* _TASKS_:
- A) Write out everything in the lab-grown diamond article from "Are Lab-Grown Diamonds" down to "pay you back.".
- B) In the lab-grown diamond article, what has happened to lab-grown prices as production scaled up?
- C) Carry on the lab-grown diamond article from its final sentence.

* _EXCERPT_:
Are Lab-Grown Diamonds a Good Investment? An Honest Answer
If you are asking whether lab-grown diamonds are a good investment, here is the honest answer up front: no. Neither a lab-grown diamond nor most natural diamonds are a financial investment, and anyone at Vanhess Jewellery in Coquitlam, BC will tell you the same thing across the counter. Lab-grown prices have dropped sharply as production scaled up, and a stone you buy today will be worth a fraction of the receipt if you ever try to resell it. Buy a diamond because you want to wear it, not because you expect it to pay you back.
What "investment" actually means, and why a diamond is not one
An investment is something you expect to hold or grow its value so you can sell it later for more than you paid. Gold bullion fits that idea. A diamond does not. The moment a polished diamond leaves the store it carries a retail markup that you will not recover, and the secondhand market for diamonds is thin and unforgiving. This is true for natural stones, and it is even more true for lab-grown ones.
Plenty of people still call a diamond an heirloom, and that part is fair. An heirloom has sentimental worth and gets passed down. That is a different thing from an asset you can liquidate. We are happy when a customer brings in a ring their grandmother wore. We are far more cautious when someone walks in expecting that ring to fund a down payment.

* _DATA RECORDS_:
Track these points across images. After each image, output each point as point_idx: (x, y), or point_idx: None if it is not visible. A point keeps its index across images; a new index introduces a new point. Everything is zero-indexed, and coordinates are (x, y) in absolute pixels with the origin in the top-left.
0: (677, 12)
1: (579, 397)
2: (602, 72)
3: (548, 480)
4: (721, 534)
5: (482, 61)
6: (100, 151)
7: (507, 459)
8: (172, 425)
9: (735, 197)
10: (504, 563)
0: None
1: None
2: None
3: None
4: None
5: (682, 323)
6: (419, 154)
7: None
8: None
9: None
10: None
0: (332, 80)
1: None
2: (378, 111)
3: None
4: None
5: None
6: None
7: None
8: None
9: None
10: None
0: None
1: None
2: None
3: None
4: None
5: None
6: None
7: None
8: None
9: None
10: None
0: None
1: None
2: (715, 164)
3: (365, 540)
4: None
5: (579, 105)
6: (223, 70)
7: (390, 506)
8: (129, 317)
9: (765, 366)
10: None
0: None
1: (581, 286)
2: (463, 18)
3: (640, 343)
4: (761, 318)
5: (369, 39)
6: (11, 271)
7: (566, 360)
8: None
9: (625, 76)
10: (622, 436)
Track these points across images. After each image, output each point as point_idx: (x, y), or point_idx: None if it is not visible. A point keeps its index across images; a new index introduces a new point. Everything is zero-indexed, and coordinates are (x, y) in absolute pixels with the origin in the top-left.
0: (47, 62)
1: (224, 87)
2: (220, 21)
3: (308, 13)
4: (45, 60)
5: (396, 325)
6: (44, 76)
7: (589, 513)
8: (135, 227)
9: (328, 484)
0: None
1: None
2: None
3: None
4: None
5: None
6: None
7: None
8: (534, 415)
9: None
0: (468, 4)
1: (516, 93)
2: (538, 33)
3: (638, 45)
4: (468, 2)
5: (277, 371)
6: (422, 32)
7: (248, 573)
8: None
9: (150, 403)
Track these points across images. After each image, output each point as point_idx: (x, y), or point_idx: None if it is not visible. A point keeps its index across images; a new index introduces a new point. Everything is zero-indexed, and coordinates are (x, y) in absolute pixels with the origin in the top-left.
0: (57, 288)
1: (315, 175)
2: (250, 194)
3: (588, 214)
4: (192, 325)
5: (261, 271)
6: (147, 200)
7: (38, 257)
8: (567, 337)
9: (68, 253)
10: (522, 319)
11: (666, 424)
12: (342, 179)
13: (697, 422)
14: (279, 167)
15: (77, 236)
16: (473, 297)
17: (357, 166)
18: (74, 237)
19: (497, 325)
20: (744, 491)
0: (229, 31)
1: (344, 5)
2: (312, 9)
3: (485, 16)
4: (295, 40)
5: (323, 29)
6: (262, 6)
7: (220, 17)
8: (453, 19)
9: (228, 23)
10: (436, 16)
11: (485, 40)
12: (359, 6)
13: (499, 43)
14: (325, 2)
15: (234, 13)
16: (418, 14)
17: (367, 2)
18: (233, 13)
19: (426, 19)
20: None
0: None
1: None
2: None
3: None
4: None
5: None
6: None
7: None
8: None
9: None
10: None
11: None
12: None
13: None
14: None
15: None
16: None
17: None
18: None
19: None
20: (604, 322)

* _WRITTEN RESPONSES_:
- A)
Are Lab-Grown Diamonds a Good Investment? An Honest Answer
If you are asking whether lab-grown diamonds are a good investment, here is the honest answer up front: no. Neither a lab-grown diamond nor most natural diamonds are a financial investment, and anyone at Vanhess Jewellery in Coquitlam, BC will tell you the same thing across the counter. Lab-grown prices have dropped sharply as production scaled up, and a stone you buy today will be worth a fraction of the receipt if you ever try to resell it. Buy a diamond because you want to wear it, not because you expect it to pay you back.

- B) They have dropped sharply.

- C)
Lab-grown and natural diamonds are the same material
One thing worth clearing up: a lab-grown diamond is a real diamond. According to the Gemological Institute of America (GIA), laboratory-grown diamonds have essentially the same chemical composition, crystal structure, and optical and physical properties as diamonds pulled out of the ground. The science backs that up: they are carbon crystals, just grown in a machine over weeks instead of formed over a billion years. To the eye, and even to most older testing tools, they are indistinguishable. Only a gem lab can tell them apart with certainty.
So when we say lab-grown is not an investment, it is not a knock on quality. The stone is genuine. The economics are just different.
Why lab-grown prices fell so far
When lab-grown diamonds first hit the retail floor, they sold at maybe a 20 to 30 percent discount to natural. That gap has blown wide open. Reporting compiled by Money, citing industry analyst Paul Zimnisky, found that lab-grown diamond prices fell roughly 85 percent between January 2015 and January 2025. The cause was simple: factories, mostly in India and China, kept getting better and faster at making them, supply outran demand, and prices collapsed.
Good news for the buyer at the counter. A lab-grown stone that would have cost several thousand dollars a few years ago now sells for a few hundred. Bad news if you ever thought of reselling, because the next buyer can get a brand-new one cheaper than your used one, and prices may keep sliding.
The resale reality
Here is the part nobody likes to hear. If you try to resell a lab-grown diamond, you will likely get a small fraction of what you paid, often in the range of 10 to 30 percent. The resale market for lab-grown stones barely exists, partly because the new-stone price keeps falling, so there is little reason for anyone to buy yours used.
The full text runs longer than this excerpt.